*** Opening of Exercise data ***
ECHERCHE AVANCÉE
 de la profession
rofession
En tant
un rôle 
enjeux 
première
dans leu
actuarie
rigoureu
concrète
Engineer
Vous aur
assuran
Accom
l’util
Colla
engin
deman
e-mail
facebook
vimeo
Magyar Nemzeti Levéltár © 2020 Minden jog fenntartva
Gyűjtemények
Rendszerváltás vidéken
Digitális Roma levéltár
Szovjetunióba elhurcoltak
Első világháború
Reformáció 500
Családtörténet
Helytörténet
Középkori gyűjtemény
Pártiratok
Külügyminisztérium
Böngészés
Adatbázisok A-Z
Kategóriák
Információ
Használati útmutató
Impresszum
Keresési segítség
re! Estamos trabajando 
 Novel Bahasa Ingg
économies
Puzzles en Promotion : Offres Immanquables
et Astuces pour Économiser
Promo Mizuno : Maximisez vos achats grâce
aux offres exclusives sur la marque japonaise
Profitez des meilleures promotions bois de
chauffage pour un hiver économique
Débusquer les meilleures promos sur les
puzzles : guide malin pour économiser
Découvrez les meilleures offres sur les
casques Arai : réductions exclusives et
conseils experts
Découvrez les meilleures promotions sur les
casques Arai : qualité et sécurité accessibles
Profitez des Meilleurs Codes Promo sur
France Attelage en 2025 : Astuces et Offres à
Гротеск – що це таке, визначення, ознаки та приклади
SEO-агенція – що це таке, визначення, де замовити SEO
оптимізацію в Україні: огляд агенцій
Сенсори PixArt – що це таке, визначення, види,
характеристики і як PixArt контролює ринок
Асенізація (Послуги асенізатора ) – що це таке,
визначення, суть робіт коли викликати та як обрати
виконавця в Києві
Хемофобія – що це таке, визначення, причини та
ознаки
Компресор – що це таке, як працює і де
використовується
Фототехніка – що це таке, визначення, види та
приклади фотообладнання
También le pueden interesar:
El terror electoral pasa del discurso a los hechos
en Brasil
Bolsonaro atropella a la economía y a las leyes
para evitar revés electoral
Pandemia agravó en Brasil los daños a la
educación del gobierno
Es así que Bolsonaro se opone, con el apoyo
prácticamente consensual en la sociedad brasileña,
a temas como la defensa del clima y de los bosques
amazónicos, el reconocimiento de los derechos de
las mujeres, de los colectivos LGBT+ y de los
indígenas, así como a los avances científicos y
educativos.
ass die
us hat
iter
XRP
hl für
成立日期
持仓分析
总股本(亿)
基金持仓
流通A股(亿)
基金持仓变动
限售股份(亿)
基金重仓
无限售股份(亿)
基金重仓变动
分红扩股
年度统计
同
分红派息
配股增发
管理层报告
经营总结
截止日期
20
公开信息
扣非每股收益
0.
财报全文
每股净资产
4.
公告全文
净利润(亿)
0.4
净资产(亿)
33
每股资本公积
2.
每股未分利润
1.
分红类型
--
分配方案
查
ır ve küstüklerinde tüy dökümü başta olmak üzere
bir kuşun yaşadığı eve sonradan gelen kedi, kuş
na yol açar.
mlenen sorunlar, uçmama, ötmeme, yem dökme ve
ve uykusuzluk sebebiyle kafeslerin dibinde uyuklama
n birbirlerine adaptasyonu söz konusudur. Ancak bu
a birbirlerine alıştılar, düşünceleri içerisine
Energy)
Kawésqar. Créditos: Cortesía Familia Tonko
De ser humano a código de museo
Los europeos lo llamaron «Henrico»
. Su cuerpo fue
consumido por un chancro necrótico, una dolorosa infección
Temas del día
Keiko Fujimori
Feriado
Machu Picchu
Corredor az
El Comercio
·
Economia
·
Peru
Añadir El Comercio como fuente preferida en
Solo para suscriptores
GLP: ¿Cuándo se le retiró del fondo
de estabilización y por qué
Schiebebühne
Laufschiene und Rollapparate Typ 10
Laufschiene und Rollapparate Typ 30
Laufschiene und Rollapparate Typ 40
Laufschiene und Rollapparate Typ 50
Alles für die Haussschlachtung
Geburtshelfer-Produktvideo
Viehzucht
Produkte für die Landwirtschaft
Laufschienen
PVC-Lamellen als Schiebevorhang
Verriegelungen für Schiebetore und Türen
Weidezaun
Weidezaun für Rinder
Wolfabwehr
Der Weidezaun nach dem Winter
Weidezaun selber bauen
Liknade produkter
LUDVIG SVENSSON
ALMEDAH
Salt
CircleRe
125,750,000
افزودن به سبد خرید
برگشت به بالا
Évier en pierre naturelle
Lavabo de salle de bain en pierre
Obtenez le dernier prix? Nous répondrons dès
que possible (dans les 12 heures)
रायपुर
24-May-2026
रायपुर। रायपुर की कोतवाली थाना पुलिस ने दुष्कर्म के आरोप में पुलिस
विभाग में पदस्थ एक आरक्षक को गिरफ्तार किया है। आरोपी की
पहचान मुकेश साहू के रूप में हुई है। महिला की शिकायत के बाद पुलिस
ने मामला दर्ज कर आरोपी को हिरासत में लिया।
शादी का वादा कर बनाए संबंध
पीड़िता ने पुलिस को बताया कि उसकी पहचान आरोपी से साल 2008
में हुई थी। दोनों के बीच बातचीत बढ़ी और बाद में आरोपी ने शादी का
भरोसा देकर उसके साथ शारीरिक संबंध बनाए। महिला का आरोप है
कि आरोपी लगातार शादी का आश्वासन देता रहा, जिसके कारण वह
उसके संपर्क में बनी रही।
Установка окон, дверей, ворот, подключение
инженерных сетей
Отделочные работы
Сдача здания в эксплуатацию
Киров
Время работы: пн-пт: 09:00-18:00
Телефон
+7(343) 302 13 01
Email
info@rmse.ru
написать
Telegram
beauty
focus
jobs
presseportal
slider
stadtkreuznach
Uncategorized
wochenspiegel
*** Close of Exercise data ***
**Task statement**
Retype every line of the listing above, keeping each line's wording, spelling, and order unchanged.

**Your solution**
ECHERCHE AVANCÉE
 de la profession
rofession
En tant
un rôle 
enjeux 
première
dans leu
actuarie
rigoureu
concrète
Engineer
Vous aur
assuran
Accom
l’util
Colla
engin
deman
e-mail
facebook
vimeo
Magyar Nemzeti Levéltár © 2020 Minden jog fenntartva
Gyűjtemények
Rendszerváltás vidéken
Digitális Roma levéltár
Szovjetunióba elhurcoltak
Első világháború
Reformáció 500
Családtörténet
Helytörténet
Középkori gyűjtemény
Pártiratok
Külügyminisztérium
Böngészés
Adatbázisok A-Z
Kategóriák
Információ
Használati útmutató
Impresszum
Keresési segítség
re! Estamos trabajando 
 Novel Bahasa Ingg
économies
Puzzles en Promotion : Offres Immanquables
et Astuces pour Économiser
Promo Mizuno : Maximisez vos achats grâce
aux offres exclusives sur la marque japonaise
Profitez des meilleures promotions bois de
chauffage pour un hiver économique
Débusquer les meilleures promos sur les
puzzles : guide malin pour économiser
Découvrez les meilleures offres sur les
casques Arai : réductions exclusives et
conseils experts
Découvrez les meilleures promotions sur les
casques Arai : qualité et sécurité accessibles
Profitez des Meilleurs Codes Promo sur
France Attelage en 2025 : Astuces et Offres à
Гротеск – що це таке, визначення, ознаки та приклади
SEO-агенція – що це таке, визначення, де замовити SEO
оптимізацію в Україні: огляд агенцій
Сенсори PixArt – що це таке, визначення, види,
характеристики і як PixArt контролює ринок
Асенізація (Послуги асенізатора ) – що це таке,
визначення, суть робіт коли викликати та як обрати
виконавця в Києві
Хемофобія – що це таке, визначення, причини та
ознаки
Компресор – що це таке, як працює і де
використовується
Фототехніка – що це таке, визначення, види та
приклади фотообладнання
También le pueden interesar:
El terror electoral pasa del discurso a los hechos
en Brasil
Bolsonaro atropella a la economía y a las leyes
para evitar revés electoral
Pandemia agravó en Brasil los daños a la
educación del gobierno
Es así que Bolsonaro se opone, con el apoyo
prácticamente consensual en la sociedad brasileña,
a temas como la defensa del clima y de los bosques
amazónicos, el reconocimiento de los derechos de
las mujeres, de los colectivos LGBT+ y de los
indígenas, así como a los avances científicos y
educativos.
ass die
us hat
iter
XRP
hl für
成立日期
持仓分析
总股本(亿)
基金持仓
流通A股(亿)
基金持仓变动
限售股份(亿)
基金重仓
无限售股份(亿)
基金重仓变动
分红扩股
年度统计
同
分红派息
配股增发
管理层报告
经营总结
截止日期
20
公开信息
扣非每股收益
0.
财报全文
每股净资产
4.
公告全文
净利润(亿)
0.4
净资产(亿)
33
每股资本公积
2.
每股未分利润
1.
分红类型
--
分配方案
查
ır ve küstüklerinde tüy dökümü başta olmak üzere
bir kuşun yaşadığı eve sonradan gelen kedi, kuş
na yol açar.
mlenen sorunlar, uçmama, ötmeme, yem dökme ve
ve uykusuzluk sebebiyle kafeslerin dibinde uyuklama
n birbirlerine adaptasyonu söz konusudur. Ancak bu
a birbirlerine alıştılar, düşünceleri içerisine
Energy)
Kawésqar. Créditos: Cortesía Familia Tonko
De ser humano a código de museo
Los europeos lo llamaron «Henrico»
. Su cuerpo fue
consumido por un chancro necrótico, una dolorosa infección
Temas del día
Keiko Fujimori
Feriado
Machu Picchu
Corredor az
El Comercio
·
Economia
·
Peru
Añadir El Comercio como fuente preferida en
Solo para suscriptores
GLP: ¿Cuándo se le retiró del fondo
de estabilización y por qué
Schiebebühne
Laufschiene und Rollapparate Typ 10
Laufschiene und Rollapparate Typ 30
Laufschiene und Rollapparate Typ 40
Laufschiene und Rollapparate Typ 50
Alles für die Haussschlachtung
Geburtshelfer-Produktvideo
Viehzucht
Produkte für die Landwirtschaft
Laufschienen
PVC-Lamellen als Schiebevorhang
Verriegelungen für Schiebetore und Türen
Weidezaun
Weidezaun für Rinder
Wolfabwehr
Der Weidezaun nach dem Winter
Weidezaun selber bauen
Liknade produkter
LUDVIG SVENSSON
ALMEDAH
Salt
CircleRe
125,750,000
افزودن به سبد خرید
برگشت به بالا
Évier en pierre naturelle
Lavabo de salle de bain en pierre
Obtenez le dernier prix? Nous répondrons dès
que possible (dans les 12 heures)
रायपुर
24-May-2026
रायपुर। रायपुर की कोतवाली थाना पुलिस ने दुष्कर्म के आरोप में पुलिस
विभाग में पदस्थ एक आरक्षक को गिरफ्तार किया है। आरोपी की
पहचान मुकेश साहू के रूप में हुई है। महिला की शिकायत के बाद पुलिस
ने मामला दर्ज कर आरोपी को हिरासत में लिया।
शादी का वादा कर बनाए संबंध
पीड़िता ने पुलिस को बताया कि उसकी पहचान आरोपी से साल 2008
में हुई थी। दोनों के बीच बातचीत बढ़ी और बाद में आरोपी ने शादी का
भरोसा देकर उसके साथ शारीरिक संबंध बनाए। महिला का आरोप है
कि आरोपी लगातार शादी का आश्वासन देता रहा, जिसके कारण वह
उसके संपर्क में बनी रही।
Установка окон, дверей, ворот, подключение
инженерных сетей
Отделочные работы
Сдача здания в эксплуатацию
Киров
Время работы: пн-пт: 09:00-18:00
Телефон
+7(343) 302 13 01
Email
info@rmse.ru
написать
Telegram
beauty
focus
jobs
presseportal
slider
stadtkreuznach
Uncategorized
wochenspiegel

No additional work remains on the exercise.